### Problem details
Recast the material between the lines holding "genus: Byrsonima" and "state / province: Florida", inclusive, as a numbered list, leaving out any blank lines.

--- START OF Listed records ---

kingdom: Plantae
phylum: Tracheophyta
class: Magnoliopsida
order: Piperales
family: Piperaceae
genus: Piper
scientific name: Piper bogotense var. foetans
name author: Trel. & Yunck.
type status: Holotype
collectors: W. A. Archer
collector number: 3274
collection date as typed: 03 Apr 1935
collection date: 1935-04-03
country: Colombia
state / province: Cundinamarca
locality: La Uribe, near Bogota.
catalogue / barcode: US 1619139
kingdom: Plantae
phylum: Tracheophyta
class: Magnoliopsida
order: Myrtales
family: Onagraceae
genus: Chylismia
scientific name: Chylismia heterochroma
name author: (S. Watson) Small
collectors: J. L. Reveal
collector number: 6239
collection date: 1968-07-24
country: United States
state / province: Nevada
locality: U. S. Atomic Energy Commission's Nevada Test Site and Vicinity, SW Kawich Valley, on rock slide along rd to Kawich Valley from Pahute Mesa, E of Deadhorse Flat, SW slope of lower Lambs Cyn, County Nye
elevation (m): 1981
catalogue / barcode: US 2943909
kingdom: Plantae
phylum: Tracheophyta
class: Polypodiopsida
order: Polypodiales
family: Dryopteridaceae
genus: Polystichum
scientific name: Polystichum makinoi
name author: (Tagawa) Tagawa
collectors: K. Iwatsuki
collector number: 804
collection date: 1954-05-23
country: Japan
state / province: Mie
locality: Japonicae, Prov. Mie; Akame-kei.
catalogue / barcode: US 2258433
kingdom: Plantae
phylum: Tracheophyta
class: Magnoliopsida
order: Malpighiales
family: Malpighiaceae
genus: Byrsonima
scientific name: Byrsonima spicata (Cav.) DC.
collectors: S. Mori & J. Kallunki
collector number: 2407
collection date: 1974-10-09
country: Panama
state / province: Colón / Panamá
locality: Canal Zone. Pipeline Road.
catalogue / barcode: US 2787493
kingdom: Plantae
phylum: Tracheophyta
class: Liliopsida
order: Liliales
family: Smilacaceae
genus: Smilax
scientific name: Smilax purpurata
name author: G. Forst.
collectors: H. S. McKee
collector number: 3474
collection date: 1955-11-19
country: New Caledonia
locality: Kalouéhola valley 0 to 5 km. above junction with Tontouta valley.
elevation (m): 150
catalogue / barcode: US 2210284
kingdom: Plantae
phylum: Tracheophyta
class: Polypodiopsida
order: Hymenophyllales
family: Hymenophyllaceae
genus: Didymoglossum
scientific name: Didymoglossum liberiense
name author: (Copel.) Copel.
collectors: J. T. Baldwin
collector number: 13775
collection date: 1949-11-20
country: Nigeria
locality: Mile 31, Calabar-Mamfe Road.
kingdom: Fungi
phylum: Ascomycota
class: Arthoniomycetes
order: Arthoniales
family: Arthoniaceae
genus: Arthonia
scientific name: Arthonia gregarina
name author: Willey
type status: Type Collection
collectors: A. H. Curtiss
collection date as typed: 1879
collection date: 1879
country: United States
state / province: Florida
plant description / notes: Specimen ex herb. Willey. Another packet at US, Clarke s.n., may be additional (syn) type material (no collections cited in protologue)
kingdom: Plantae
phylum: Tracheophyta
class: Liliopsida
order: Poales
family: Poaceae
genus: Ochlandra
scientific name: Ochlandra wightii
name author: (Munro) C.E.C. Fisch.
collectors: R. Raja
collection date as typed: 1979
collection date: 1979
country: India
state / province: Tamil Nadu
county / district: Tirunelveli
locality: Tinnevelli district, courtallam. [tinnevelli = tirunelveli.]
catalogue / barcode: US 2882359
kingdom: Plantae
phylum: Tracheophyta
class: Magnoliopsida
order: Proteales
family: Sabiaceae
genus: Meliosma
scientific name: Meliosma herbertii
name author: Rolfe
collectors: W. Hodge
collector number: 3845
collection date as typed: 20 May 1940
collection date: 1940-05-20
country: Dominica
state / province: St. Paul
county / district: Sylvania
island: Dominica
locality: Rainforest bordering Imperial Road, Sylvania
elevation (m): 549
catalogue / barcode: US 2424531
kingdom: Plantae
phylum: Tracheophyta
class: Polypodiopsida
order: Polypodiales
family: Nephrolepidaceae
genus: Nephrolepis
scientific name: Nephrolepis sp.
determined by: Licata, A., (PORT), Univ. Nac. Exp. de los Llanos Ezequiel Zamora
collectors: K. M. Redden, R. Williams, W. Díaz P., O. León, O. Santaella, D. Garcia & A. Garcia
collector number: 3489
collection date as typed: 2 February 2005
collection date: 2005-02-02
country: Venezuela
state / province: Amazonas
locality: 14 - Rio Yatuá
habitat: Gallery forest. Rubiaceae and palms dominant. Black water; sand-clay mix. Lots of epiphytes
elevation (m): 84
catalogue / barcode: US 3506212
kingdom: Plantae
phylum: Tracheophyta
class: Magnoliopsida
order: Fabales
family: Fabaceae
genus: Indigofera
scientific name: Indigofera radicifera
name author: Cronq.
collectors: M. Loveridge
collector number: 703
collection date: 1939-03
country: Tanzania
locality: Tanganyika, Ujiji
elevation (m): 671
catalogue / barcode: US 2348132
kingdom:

--- END OF Listed records ---

### Answer to the exercise
1. genus: Byrsonima
2. scientific name: Byrsonima spicata (Cav.) DC.
3. collectors: S. Mori & J. Kallunki
4. collector number: 2407
5. collection date: 1974-10-09
6. country: Panama
7. state / province: Colón / Panamá
8. locality: Canal Zone. Pipeline Road.
9. catalogue / barcode: US 2787493
10. kingdom: Plantae
11. phylum: Tracheophyta
12. class: Liliopsida
13. order: Liliales
14. family: Smilacaceae
15. genus: Smilax
16. scientific name: Smilax purpurata
17. name author: G. Forst.
18. collectors: H. S. McKee
19. collector number: 3474
20. collection date: 1955-11-19
21. country: New Caledonia
22. locality: Kalouéhola valley 0 to 5 km. above junction with Tontouta valley.
23. elevation (m): 150
24. catalogue / barcode: US 2210284
25. kingdom: Plantae
26. phylum: Tracheophyta
27. class: Polypodiopsida
28. order: Hymenophyllales
29. family: Hymenophyllaceae
30. genus: Didymoglossum
31. scientific name: Didymoglossum liberiense
32. name author: (Copel.) Copel.
33. collectors: J. T. Baldwin
34. collector number: 13775
35. collection date: 1949-11-20
36. country: Nigeria
37. locality: Mile 31, Calabar-Mamfe Road.
38. kingdom: Fungi
39. phylum: Ascomycota
40. class: Arthoniomycetes
41. order: Arthoniales
42. family: Arthoniaceae
43. genus: Arthonia
44. scientific name: Arthonia gregarina
45. name author: Willey
46. type status: Type Collection
47. collectors: A. H. Curtiss
48. collection date as typed: 1879
49. collection date: 1879
50. country: United States
51. state / province: Florida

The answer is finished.